As we develop our capabilities in climate intelligence, we see the clear need for validation of projections from frontier climate models with reliable observations. Satellite-based observations of events and activities on the ground are valuable sources of reference for climate related hazards. However, in order to use data from satellite sources for data validation on physical climate risks across geographies and across different time scales, we need additional levels of processing.

Today, with ESA’s L2 mosaics and L3 data cubes, validation is more accessible than ever before. Multi-year reference datasets like the Urban Atlas and Land Cover Climate Change Initiative (LC-CCI) and processed, analysis-ready services built on top of ESA’s current datasets like the orthorectified L2 BOA reflectance product provide points of historic reference and active monitoring capabilities for verification of recent acute physical hazards.

In addition to these mature offerings, developed over a decade of research, and development within the earth observation community, we see increasing application from the emergence of new data sources, in particular, Sentinel-5p. Through the L3 emissions profiling datasets, orthorectified area-averaged time series of nitrogen dioxide, methane and sulphur dioxide emissions from industrial sources is now possible. Bringing together these visible, multi-spectral and emissions profiles will enable us to uniquely monitor the sustainability of industrial operations across the globe.

Using ESA’s services and datasets, we are able to validate and back test projections of frontier models and model ensembles across different climate scenarios. Such validation builds confidence and provides a measure of tolerance on our forward looking projections of climate hazards.

Sustainable monitoring for commodities

As a starting point for designing and developing sustainability benchmarks, the project will start with exploring source sites for metal commodities. We find operations in metal commodities uniquely interesting for the following reasons:

  1. Long time horizons: Metal commodities operations span months, years and very often decades. The footprint of acute physical hazards like fires and floods coupled with chronic peril like heatwaves and droughts have direct impacts to mining and metal supply chain operations.

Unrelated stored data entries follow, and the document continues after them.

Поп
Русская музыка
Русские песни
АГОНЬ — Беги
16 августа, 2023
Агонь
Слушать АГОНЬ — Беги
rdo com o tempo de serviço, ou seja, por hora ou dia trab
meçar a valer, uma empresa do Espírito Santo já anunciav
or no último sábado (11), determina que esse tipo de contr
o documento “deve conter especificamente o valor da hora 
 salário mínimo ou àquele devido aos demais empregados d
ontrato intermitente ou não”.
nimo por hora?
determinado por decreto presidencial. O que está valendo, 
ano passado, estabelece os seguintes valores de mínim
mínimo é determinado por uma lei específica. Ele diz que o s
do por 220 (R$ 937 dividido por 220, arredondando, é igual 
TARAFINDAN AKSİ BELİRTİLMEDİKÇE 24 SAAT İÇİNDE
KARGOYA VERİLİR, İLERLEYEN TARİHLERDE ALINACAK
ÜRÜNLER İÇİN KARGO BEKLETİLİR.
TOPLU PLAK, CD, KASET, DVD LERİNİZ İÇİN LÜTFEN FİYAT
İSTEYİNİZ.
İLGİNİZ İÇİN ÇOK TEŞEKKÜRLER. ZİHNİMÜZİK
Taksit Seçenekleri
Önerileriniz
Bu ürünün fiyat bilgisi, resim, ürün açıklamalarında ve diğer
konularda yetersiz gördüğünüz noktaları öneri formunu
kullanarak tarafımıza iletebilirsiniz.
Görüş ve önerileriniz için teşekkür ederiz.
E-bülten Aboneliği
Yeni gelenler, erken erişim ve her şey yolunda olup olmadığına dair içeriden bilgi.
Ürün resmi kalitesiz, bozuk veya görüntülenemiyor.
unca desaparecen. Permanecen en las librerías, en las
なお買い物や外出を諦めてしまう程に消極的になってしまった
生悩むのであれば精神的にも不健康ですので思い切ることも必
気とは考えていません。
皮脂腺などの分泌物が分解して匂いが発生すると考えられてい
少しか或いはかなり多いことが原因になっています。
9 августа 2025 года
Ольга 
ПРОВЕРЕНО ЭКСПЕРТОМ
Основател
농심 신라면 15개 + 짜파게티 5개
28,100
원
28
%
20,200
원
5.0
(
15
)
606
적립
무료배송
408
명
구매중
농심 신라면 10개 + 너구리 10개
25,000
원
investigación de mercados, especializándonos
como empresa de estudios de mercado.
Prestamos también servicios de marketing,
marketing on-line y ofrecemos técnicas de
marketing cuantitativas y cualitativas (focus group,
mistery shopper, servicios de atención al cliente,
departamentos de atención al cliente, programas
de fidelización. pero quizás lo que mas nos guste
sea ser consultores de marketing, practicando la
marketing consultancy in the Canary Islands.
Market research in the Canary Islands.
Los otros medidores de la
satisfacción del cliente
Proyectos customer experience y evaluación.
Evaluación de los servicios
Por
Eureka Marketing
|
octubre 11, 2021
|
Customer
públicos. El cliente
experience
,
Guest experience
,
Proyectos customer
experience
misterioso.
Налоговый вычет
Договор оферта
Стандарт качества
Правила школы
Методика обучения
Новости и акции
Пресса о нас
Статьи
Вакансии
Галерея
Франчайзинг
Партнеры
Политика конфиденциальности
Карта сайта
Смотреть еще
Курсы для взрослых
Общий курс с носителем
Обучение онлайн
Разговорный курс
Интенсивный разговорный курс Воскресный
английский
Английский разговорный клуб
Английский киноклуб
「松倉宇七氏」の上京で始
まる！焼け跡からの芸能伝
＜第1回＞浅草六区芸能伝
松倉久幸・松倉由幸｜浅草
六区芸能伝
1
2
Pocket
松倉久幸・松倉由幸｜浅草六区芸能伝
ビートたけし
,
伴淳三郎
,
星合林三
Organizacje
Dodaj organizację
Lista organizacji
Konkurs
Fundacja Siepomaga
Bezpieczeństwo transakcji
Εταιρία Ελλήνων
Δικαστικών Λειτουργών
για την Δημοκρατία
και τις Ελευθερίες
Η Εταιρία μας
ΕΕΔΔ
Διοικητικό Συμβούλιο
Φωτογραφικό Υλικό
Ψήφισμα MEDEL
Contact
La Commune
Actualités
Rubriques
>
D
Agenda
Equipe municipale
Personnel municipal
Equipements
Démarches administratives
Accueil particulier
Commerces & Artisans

  2. Large sizes: Mining sites often span large spatial footprints and their supply chains are global.

  3. Isolated sources: Mining operations are often in remote locations limiting accessibility and relief efforts at times of acute physical hazards. This allows for clear emissions monitoring.

Sustainability outcomes

The project aims to explore the following:

  • Climate Model validation: Validation and backtesting of physical risk from climate change across multiple climate scenarios

  • Metrics refinement: Define sustainability metrics derived from a combination of earth observation, emissions monitoring and projections from frontier climate models

  • Summarized reporting: Heat mapping of high risk nodes of operation within the supply chain of commodities with exposure to extreme climate peril

  • Alerting and notifications: Near real time alerting based on near term climate risks and emissions exceeding thresholds validated using earth observation data

Through past and existing efforts like EO4SD, ESA has supported and pioneered the use of EO for sustainable development. SMOCGEO will innovate on the next wave of such vertical focused applications by bringing together the space derived observations with data from frontier climate science for global sustainability monitoring.